Si la plupart des enseignants semble relativement à l’aise avec la recherche dans les catalogues, ce n’est pas du tout le cas pour l’ensemble des étudiants, dont certains ignorent leur existence ou en ont « juste entendu parler ». Un étudiant parmi d’autres précise : « Quand j’ai besoin d’un livre, je vais me promener dans les rayons. Je sais où se trouve le domaine qui m’intéresse. Si je ne trouve pas, je demande aux bibliothécaires ! ». Généralement, les étudiants repèrent les rayons d’ouvrages relatifs à leur domaine d’étude lors de leur première visite à la bibliothèque ou demandent au personnel de lui indiquer où se trouve ce dont ils ont besoin. Par la suite, ils se rendent directement au rayon correspondant. Au niveau des recherches, on peut constater que très peu de personnes connaissent les fonctions de recherches avancées dans RERO.

CONSIGNE 1 ▸ Recopiez tout le passage du texte sur la recherche en bibliothèque, depuis « Si la plupart » jusqu'à « avancées dans RERO. ».
CONSIGNE 2 ▸
Répondez à ces questions sur le texte sur la recherche en bibliothèque :
(a) Que fait l'étudiant cité lorsqu'il ne trouve pas le livre voulu dans les rayons ?
(b) À quel moment les étudiants repèrent-ils généralement les rayons de leur domaine d'étude ?
(c) Quelles fonctions très peu de personnes connaissent-elles ?
CONSIGNE 3 ▸ Rédigez la suite du texte sur la recherche en bibliothèque, à partir de sa dernière phrase.

DONNÉES FOURNIES ▸
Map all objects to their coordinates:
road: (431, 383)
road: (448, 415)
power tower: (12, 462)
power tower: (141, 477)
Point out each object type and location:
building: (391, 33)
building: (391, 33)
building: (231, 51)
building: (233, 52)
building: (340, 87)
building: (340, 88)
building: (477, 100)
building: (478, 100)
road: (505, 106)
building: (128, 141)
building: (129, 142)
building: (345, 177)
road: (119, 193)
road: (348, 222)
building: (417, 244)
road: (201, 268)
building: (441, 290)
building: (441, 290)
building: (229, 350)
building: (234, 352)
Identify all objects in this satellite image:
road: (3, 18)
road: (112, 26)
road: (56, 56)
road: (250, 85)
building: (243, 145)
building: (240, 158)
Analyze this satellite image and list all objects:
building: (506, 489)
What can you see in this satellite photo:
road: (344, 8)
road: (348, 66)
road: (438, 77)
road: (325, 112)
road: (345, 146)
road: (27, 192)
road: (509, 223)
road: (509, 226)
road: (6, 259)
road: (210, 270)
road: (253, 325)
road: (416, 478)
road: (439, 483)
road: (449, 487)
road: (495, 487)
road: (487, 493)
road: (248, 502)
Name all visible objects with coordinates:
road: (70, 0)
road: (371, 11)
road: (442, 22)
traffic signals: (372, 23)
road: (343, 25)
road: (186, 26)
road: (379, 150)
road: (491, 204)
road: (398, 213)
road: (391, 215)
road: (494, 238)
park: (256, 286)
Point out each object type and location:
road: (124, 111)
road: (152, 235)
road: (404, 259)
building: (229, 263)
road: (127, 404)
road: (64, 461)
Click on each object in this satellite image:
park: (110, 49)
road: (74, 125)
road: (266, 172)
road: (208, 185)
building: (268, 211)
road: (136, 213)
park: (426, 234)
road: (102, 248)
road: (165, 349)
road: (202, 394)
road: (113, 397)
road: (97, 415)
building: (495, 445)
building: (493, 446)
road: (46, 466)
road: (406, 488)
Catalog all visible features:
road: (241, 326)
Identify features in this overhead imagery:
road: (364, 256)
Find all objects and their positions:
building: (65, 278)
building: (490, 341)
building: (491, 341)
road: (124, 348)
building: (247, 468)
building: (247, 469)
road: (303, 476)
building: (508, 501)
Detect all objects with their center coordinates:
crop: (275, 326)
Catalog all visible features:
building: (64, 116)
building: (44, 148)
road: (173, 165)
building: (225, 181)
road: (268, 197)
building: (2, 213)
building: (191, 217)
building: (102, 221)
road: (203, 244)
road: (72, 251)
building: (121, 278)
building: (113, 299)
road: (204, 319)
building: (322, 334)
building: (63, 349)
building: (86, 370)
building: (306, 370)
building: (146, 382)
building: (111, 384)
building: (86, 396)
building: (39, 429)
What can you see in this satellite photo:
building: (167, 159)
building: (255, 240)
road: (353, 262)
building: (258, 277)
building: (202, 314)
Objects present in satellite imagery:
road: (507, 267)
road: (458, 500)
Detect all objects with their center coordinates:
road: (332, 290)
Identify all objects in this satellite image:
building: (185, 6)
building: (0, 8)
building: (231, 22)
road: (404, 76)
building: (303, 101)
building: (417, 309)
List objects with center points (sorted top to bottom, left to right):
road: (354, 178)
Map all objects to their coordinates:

RÉPONSE ATTENDUE 1 ▸
Si la plupart des enseignants semble relativement à l’aise avec la recherche dans les catalogues, ce n’est pas du tout le cas pour l’ensemble des étudiants, dont certains ignorent leur existence ou en ont « juste entendu parler ». Un étudiant parmi d’autres précise : « Quand j’ai besoin d’un livre, je vais me promener dans les rayons. Je sais où se trouve le domaine qui m’intéresse. Si je ne trouve pas, je demande aux bibliothécaires ! ». Généralement, les étudiants repèrent les rayons d’ouvrages relatifs à leur domaine d’étude lors de leur première visite à la bibliothèque ou demandent au personnel de lui indiquer où se trouve ce dont ils ont besoin. Par la suite, ils se rendent directement au rayon correspondant. Au niveau des recherches, on peut constater que très peu de personnes connaissent les fonctions de recherches avancées dans RERO.

RÉPONSE ATTENDUE 2 ▸
(a) Il demande aux bibliothécaires.
(b) Lors de leur première visite à la bibliothèque.
(c) Les fonctions de recherches avancées dans RERO.

RÉPONSE ATTENDUE 3 ▸
Notons aussi que le réseau est très actif dans le milieu scientifique : les chercheurs se transmettent les sources et les références entre eux. Deux maîtres d’enseignement et de recherche déclarent avoir installé un système d’alerte personnalisé sur leur profil afin d’être informés régulièrement des actualités du domaine.
Pour les recherches d’informations plus générales, Google est cité par quasiment tous. Ils se servent de Google surtout quand:
- Ils n’ont pas d’informations précises sur un sujet afin de se faire une idée de base et cherchent ainsi à cibler le domaine de recherche;
- Quand ils ont besoin d’une petite information rapide et simple, notamment la recherche d’une définition sur un dictionnaire en ligne;
- Pour la recherche d’informations génériques, comme par exemple celles figurant sur le site Internet d’un chercheur (ex. bibliographie).
Google Scholar est utilisé par quelques professeurs qui le préfèrent à sa version standard : ils trouvent les résultats beaucoup plus ciblés et s’en déclarent très satisfaits. Cet outil a également été cité par quelques rares étudiants (la majorité d’entre eux ne connaît pas l’outil), tout aussi satisfaits quant aux résultats. Cependant, l’un d’entre eux avoue tout de même « ne pas trop comprendre comment ça marche ».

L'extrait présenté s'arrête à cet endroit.